§ **Prompt**
Quote the lines beginning with the one that contains "collettiva e aziendale" and ending with the one that contains "norma nella fascia", including both of those lines.

-- Records follows --

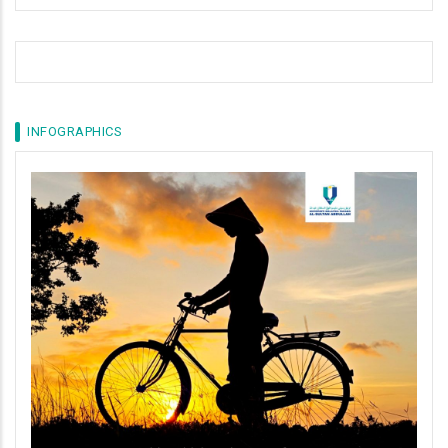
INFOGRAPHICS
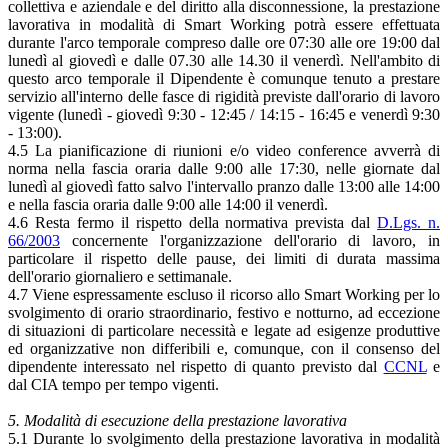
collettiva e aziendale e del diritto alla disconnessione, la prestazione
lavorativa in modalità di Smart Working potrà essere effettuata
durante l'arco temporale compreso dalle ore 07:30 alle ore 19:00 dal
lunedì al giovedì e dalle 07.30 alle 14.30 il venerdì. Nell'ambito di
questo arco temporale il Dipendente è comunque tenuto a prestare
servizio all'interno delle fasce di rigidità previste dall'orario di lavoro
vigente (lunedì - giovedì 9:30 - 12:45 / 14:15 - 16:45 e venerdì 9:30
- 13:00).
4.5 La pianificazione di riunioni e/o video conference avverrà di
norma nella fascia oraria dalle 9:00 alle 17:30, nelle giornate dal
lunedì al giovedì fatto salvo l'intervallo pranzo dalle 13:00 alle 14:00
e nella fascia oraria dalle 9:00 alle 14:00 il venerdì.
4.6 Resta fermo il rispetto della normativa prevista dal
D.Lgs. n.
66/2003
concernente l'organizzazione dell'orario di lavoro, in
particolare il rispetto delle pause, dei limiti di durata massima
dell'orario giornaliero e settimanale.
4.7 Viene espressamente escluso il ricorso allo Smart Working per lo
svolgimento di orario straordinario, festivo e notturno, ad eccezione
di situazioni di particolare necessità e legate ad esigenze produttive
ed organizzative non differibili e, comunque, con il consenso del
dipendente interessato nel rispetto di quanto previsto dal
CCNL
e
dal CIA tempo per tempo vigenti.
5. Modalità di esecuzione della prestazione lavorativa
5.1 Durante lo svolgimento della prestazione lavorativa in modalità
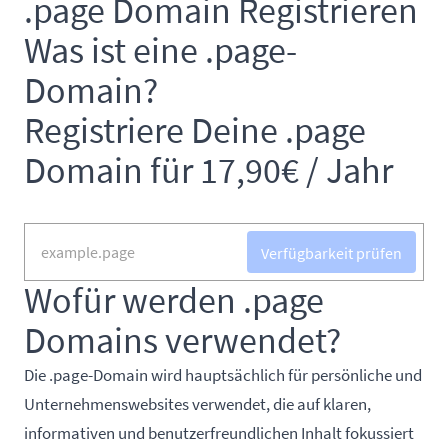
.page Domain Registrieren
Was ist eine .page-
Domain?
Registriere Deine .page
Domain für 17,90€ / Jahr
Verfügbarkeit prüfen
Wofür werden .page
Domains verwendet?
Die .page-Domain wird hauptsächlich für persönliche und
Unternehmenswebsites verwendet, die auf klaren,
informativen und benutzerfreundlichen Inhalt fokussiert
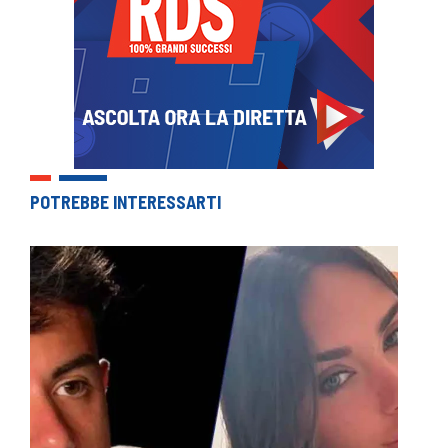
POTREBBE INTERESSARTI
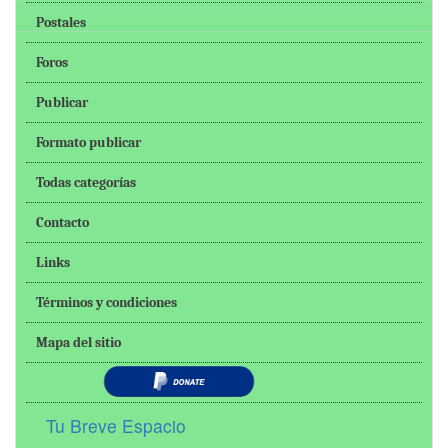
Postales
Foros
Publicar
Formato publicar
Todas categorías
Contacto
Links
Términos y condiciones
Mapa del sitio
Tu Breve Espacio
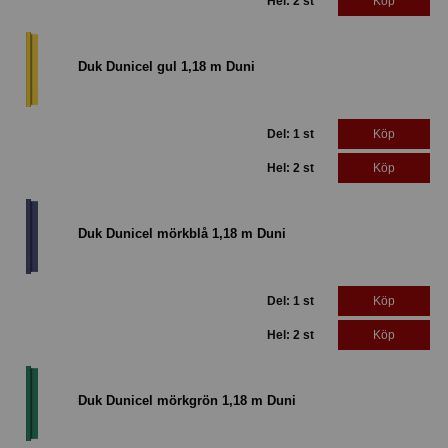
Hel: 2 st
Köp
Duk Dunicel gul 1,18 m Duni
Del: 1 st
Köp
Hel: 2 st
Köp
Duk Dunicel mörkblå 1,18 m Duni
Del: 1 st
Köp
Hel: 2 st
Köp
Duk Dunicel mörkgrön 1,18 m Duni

-- Records concluded --
-- Records follows --

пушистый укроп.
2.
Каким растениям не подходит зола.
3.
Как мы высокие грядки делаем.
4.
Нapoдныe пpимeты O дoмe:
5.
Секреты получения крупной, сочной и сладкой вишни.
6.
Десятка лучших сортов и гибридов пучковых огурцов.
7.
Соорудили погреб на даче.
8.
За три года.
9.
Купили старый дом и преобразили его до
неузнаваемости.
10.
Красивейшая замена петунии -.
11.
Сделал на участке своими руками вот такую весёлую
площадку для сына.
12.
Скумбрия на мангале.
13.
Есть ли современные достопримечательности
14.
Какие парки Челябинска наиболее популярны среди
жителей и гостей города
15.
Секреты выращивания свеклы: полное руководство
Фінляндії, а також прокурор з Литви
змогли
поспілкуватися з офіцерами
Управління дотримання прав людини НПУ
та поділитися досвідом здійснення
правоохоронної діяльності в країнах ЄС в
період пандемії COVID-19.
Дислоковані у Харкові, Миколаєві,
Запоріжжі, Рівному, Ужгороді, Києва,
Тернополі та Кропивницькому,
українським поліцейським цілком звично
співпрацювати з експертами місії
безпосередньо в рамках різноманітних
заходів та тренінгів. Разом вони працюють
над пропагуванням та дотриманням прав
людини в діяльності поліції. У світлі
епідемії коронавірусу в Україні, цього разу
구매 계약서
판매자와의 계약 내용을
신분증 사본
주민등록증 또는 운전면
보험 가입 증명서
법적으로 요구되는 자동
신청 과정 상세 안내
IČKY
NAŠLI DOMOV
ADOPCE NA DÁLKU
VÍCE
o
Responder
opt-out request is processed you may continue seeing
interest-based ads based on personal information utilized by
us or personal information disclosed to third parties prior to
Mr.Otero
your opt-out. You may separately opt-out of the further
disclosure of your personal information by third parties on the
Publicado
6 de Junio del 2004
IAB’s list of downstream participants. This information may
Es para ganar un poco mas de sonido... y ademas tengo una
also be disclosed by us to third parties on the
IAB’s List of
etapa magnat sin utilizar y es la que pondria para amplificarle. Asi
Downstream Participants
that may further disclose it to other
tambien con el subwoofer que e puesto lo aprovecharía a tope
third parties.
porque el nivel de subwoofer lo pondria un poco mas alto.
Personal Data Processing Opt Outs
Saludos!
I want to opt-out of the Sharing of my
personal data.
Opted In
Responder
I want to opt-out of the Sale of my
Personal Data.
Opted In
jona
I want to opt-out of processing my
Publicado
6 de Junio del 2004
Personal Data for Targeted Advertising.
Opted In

-- Records concluded --

§ **Expected answer**
collettiva e aziendale e del diritto alla disconnessione, la prestazione
lavorativa in modalità di Smart Working potrà essere effettuata
durante l'arco temporale compreso dalle ore 07:30 alle ore 19:00 dal
lunedì al giovedì e dalle 07.30 alle 14.30 il venerdì. Nell'ambito di
questo arco temporale il Dipendente è comunque tenuto a prestare
servizio all'interno delle fasce di rigidità previste dall'orario di lavoro
vigente (lunedì - giovedì 9:30 - 12:45 / 14:15 - 16:45 e venerdì 9:30
- 13:00).
4.5 La pianificazione di riunioni e/o video conference avverrà di
norma nella fascia oraria dalle 9:00 alle 17:30, nelle giornate dal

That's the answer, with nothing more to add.